[Required tasks]
**1.** In the excerpt on the oil reserve sale, what position does Ole Hanson hold at SaxoBank?
**2.** Condense the paragraph of the excerpt on the oil reserve sale that begins "Lower crude oil prices would diminish" into a single sentence, preserving its main facts.

[Document excerpt]
============

Pricing group S&P Global Platts reported earlier this year that the volume of crude oil injected into the market from the SPR under the Cures Act would be relatively negligible and the long-term impact on the price for oil should be relatively minor.
Ole Hanson, the head of commodity strategy at SaxoBank, told UPI that if the proposal has enough support to move forward, the sale from the SPR would pay off, but progress would have to be managed carefully so that U.S. oil doesn't flood the market and drag on domestic crude oil prices.
"Over a ten-year period the impact would be limited, while an unlikely fire sale over a few years could have a significant and, for U.S. producers, a counterproductive impact," he said.
Lower crude oil prices would diminish other parts of Trump's policies, namely efforts to tap into Arctic oil reserves. Production there would be cost-prohibitive when compared with the U.S. shale oil basins that have been more resilient to lower crude oil prices than expected.

============

[Source material]
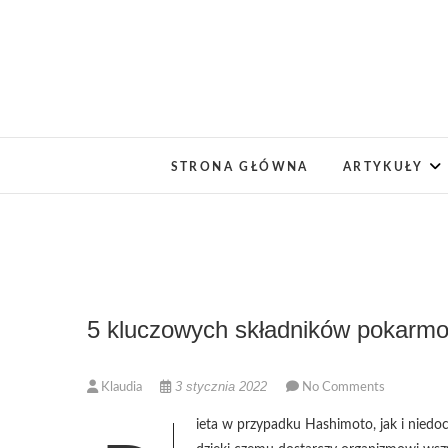
Skip
to
content
STRONA GŁÓWNA
ARTYKUŁY
5 kluczowych składników pokarmo
3 stycznia 2022
Klaudia
No Comments
ieta w przypadku Hashimoto, jak i niedo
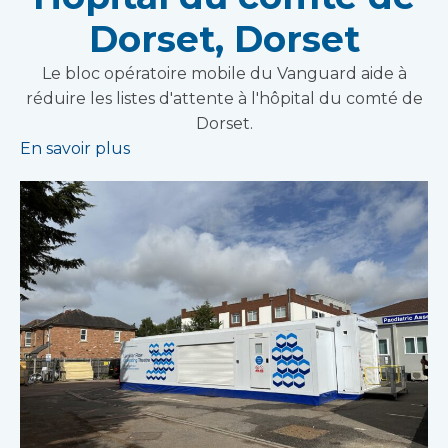
Dorset, Dorset
Le bloc opératoire mobile du Vanguard aide à
réduire les listes d'attente à l'hôpital du comté de
Dorset.
En savoir plus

============

[Solved tasks]
**1.** Head of commodity strategy.

**2.** Lower crude oil prices would undermine Trump's efforts to tap Arctic oil reserves, since production there would be cost-prohibitive compared with U.S. shale basins, which have withstood low prices better than expected.